Goal of the exercise: In your copy, set down the entries exactly and exclude the pictures.

______

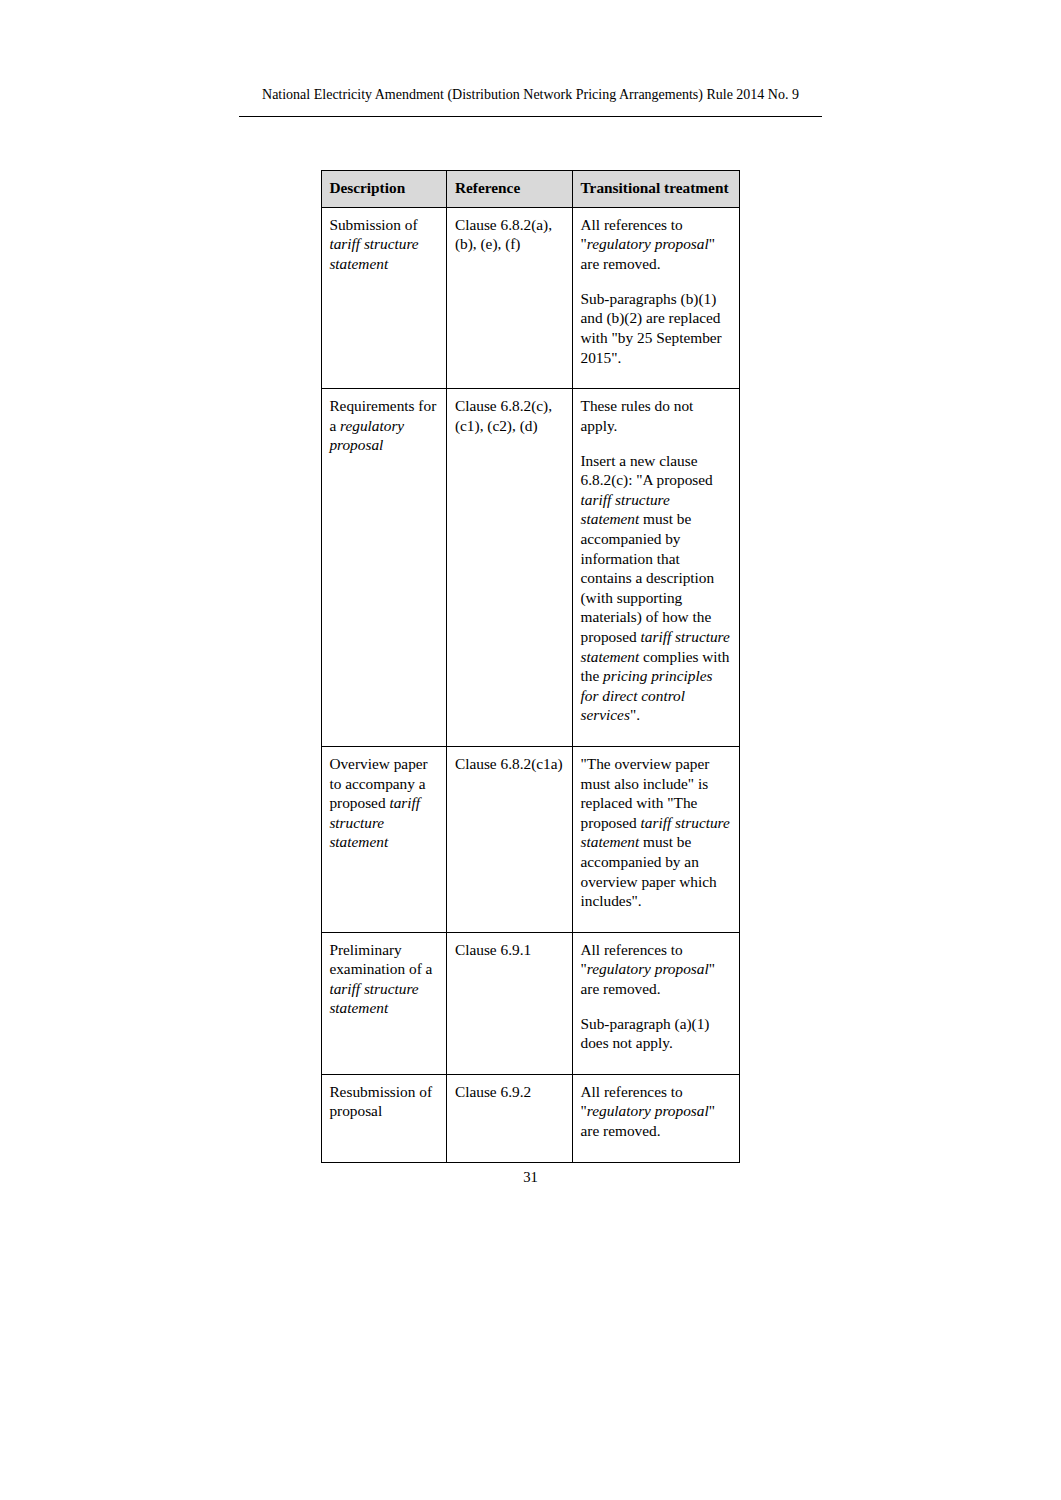National Electricity Amendment (Distribution Network Pricing Arrangements) Rule 2014 No. 9
| Description | Reference | Transitional treatment |
| --- | --- | --- |
| Submission of tariff structure statement | Clause 6.8.2(a), (b), (e), (f) | All references to " regulatory proposal " are removed. Sub-paragraphs (b)(1) and (b)(2) are replaced with "by 25 September 2015". |
| Requirements for a regulatory proposal | Clause 6.8.2(c), (c1), (c2), (d) | These rules do not apply. Insert a new clause 6.8.2(c): "A proposed tariff structure statement must be accompanied by information that contains a description (with supporting materials) of how the proposed tariff structure statement complies with the pricing principles for direct control services ". |
| Overview paper to accompany a proposed tariff structure statement | Clause 6.8.2(c1a) | "The overview paper must also include" is replaced with "The proposed tariff structure statement must be accompanied by an overview paper which includes". |
| Preliminary examination of a tariff structure statement | Clause 6.9.1 | All references to " regulatory proposal " are removed. Sub-paragraph (a)(1) does not apply. |
| Resubmission of proposal | Clause 6.9.2 | All references to " regulatory proposal " are removed. |
31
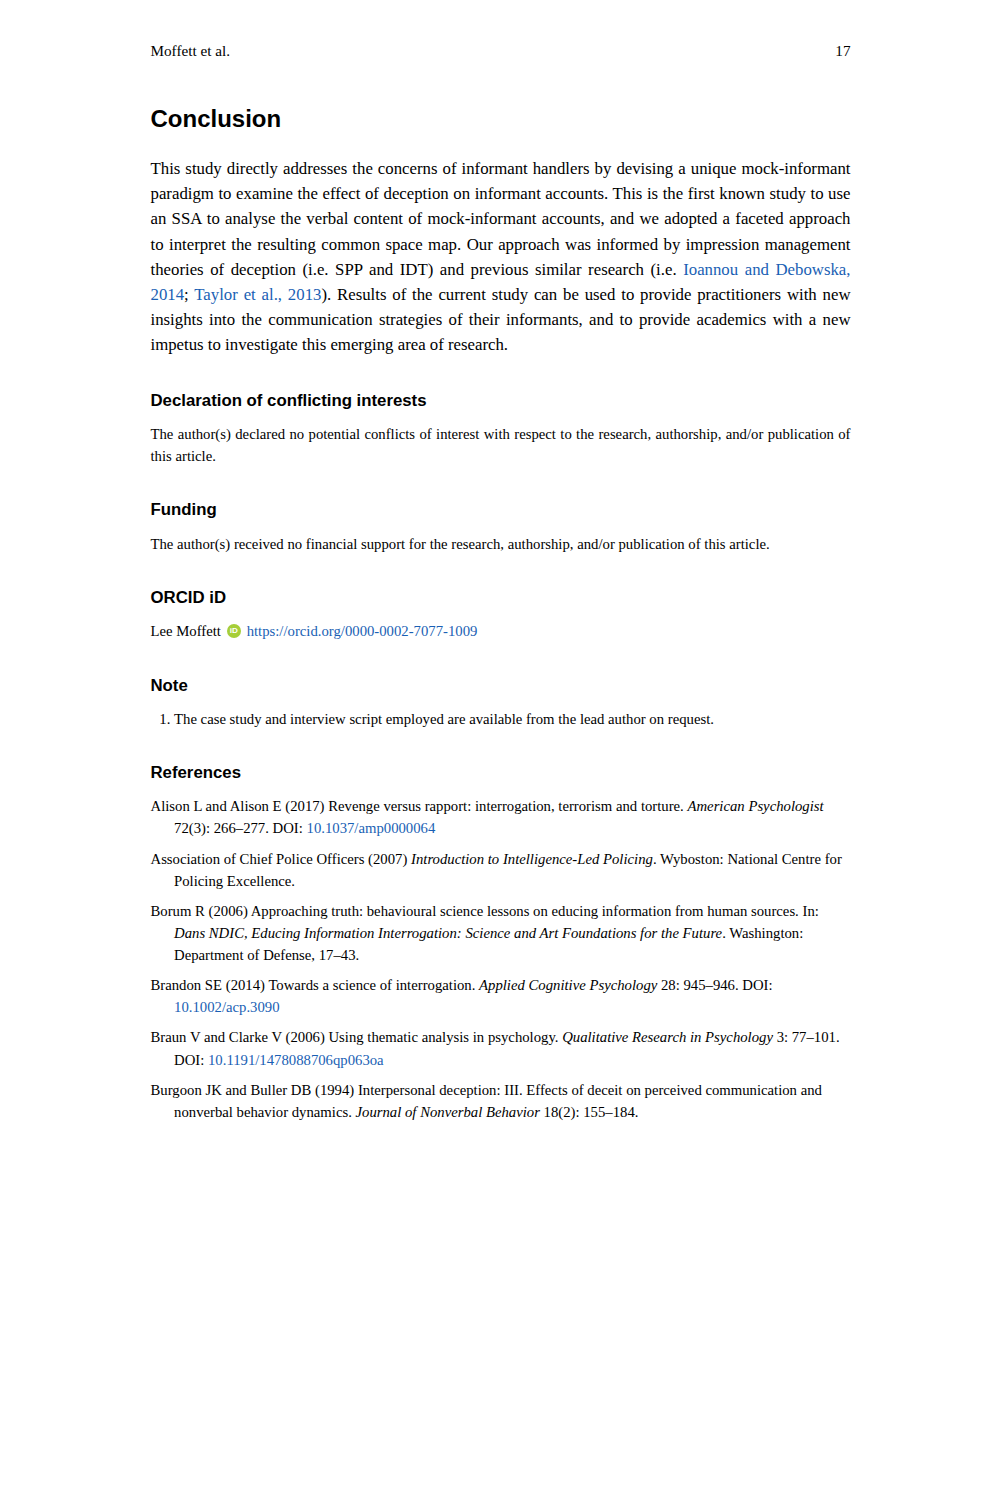Moffett et al. 17
Conclusion
This study directly addresses the concerns of informant handlers by devising a unique mock-informant paradigm to examine the effect of deception on informant accounts. This is the first known study to use an SSA to analyse the verbal content of mock-informant accounts, and we adopted a faceted approach to interpret the resulting common space map. Our approach was informed by impression management theories of deception (i.e. SPP and IDT) and previous similar research (i.e. Ioannou and Debowska, 2014; Taylor et al., 2013). Results of the current study can be used to provide practitioners with new insights into the communication strategies of their informants, and to provide academics with a new impetus to investigate this emerging area of research.
Declaration of conflicting interests
The author(s) declared no potential conflicts of interest with respect to the research, authorship, and/or publication of this article.
Funding
The author(s) received no financial support for the research, authorship, and/or publication of this article.
ORCID iD
Lee Moffett https://orcid.org/0000-0002-7077-1009
Note
The case study and interview script employed are available from the lead author on request.
References
Alison L and Alison E (2017) Revenge versus rapport: interrogation, terrorism and torture. American Psychologist 72(3): 266–277. DOI: 10.1037/amp0000064
Association of Chief Police Officers (2007) Introduction to Intelligence-Led Policing. Wyboston: National Centre for Policing Excellence.
Borum R (2006) Approaching truth: behavioural science lessons on educing information from human sources. In: Dans NDIC, Educing Information Interrogation: Science and Art Foundations for the Future. Washington: Department of Defense, 17–43.
Brandon SE (2014) Towards a science of interrogation. Applied Cognitive Psychology 28: 945–946. DOI: 10.1002/acp.3090
Braun V and Clarke V (2006) Using thematic analysis in psychology. Qualitative Research in Psychology 3: 77–101. DOI: 10.1191/1478088706qp063oa
Burgoon JK and Buller DB (1994) Interpersonal deception: III. Effects of deceit on perceived communication and nonverbal behavior dynamics. Journal of Nonverbal Behavior 18(2): 155–184.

______

Task response:
National Electricity Amendment (Distribution Network Pricing Arrangements) Rule 2014 No. 9
| Description | Reference | Transitional treatment |
| --- | --- | --- |
| Submission of tariff structure statement | Clause 6.8.2(a), (b), (e), (f) | All references to " regulatory proposal " are removed. Sub-paragraphs (b)(1) and (b)(2) are replaced with "by 25 September 2015". |
| Requirements for a regulatory proposal | Clause 6.8.2(c), (c1), (c2), (d) | These rules do not apply. Insert a new clause 6.8.2(c): "A proposed tariff structure statement must be accompanied by information that contains a description (with supporting materials) of how the proposed tariff structure statement complies with the pricing principles for direct control services ". |
| Overview paper to accompany a proposed tariff structure statement | Clause 6.8.2(c1a) | "The overview paper must also include" is replaced with "The proposed tariff structure statement must be accompanied by an overview paper which includes". |
| Preliminary examination of a tariff structure statement | Clause 6.9.1 | All references to " regulatory proposal " are removed. Sub-paragraph (a)(1) does not apply. |
| Resubmission of proposal | Clause 6.9.2 | All references to " regulatory proposal " are removed. |
31
Moffett et al. 17
Conclusion
This study directly addresses the concerns of informant handlers by devising a unique mock-informant paradigm to examine the effect of deception on informant accounts. This is the first known study to use an SSA to analyse the verbal content of mock-informant accounts, and we adopted a faceted approach to interpret the resulting common space map. Our approach was informed by impression management theories of deception (i.e. SPP and IDT) and previous similar research (i.e. Ioannou and Debowska, 2014; Taylor et al., 2013). Results of the current study can be used to provide practitioners with new insights into the communication strategies of their informants, and to provide academics with a new impetus to investigate this emerging area of research.
Declaration of conflicting interests
The author(s) declared no potential conflicts of interest with respect to the research, authorship, and/or publication of this article.
Funding
The author(s) received no financial support for the research, authorship, and/or publication of this article.
ORCID iD
Lee Moffett https://orcid.org/0000-0002-7077-1009
Note
The case study and interview script employed are available from the lead author on request.
References
Alison L and Alison E (2017) Revenge versus rapport: interrogation, terrorism and torture. American Psychologist 72(3): 266–277. DOI: 10.1037/amp0000064
Association of Chief Police Officers (2007) Introduction to Intelligence-Led Policing. Wyboston: National Centre for Policing Excellence.
Borum R (2006) Approaching truth: behavioural science lessons on educing information from human sources. In: Dans NDIC, Educing Information Interrogation: Science and Art Foundations for the Future. Washington: Department of Defense, 17–43.
Brandon SE (2014) Towards a science of interrogation. Applied Cognitive Psychology 28: 945–946. DOI: 10.1002/acp.3090
Braun V and Clarke V (2006) Using thematic analysis in psychology. Qualitative Research in Psychology 3: 77–101. DOI: 10.1191/1478088706qp063oa
Burgoon JK and Buller DB (1994) Interpersonal deception: III. Effects of deceit on perceived communication and nonverbal behavior dynamics. Journal of Nonverbal Behavior 18(2): 155–184.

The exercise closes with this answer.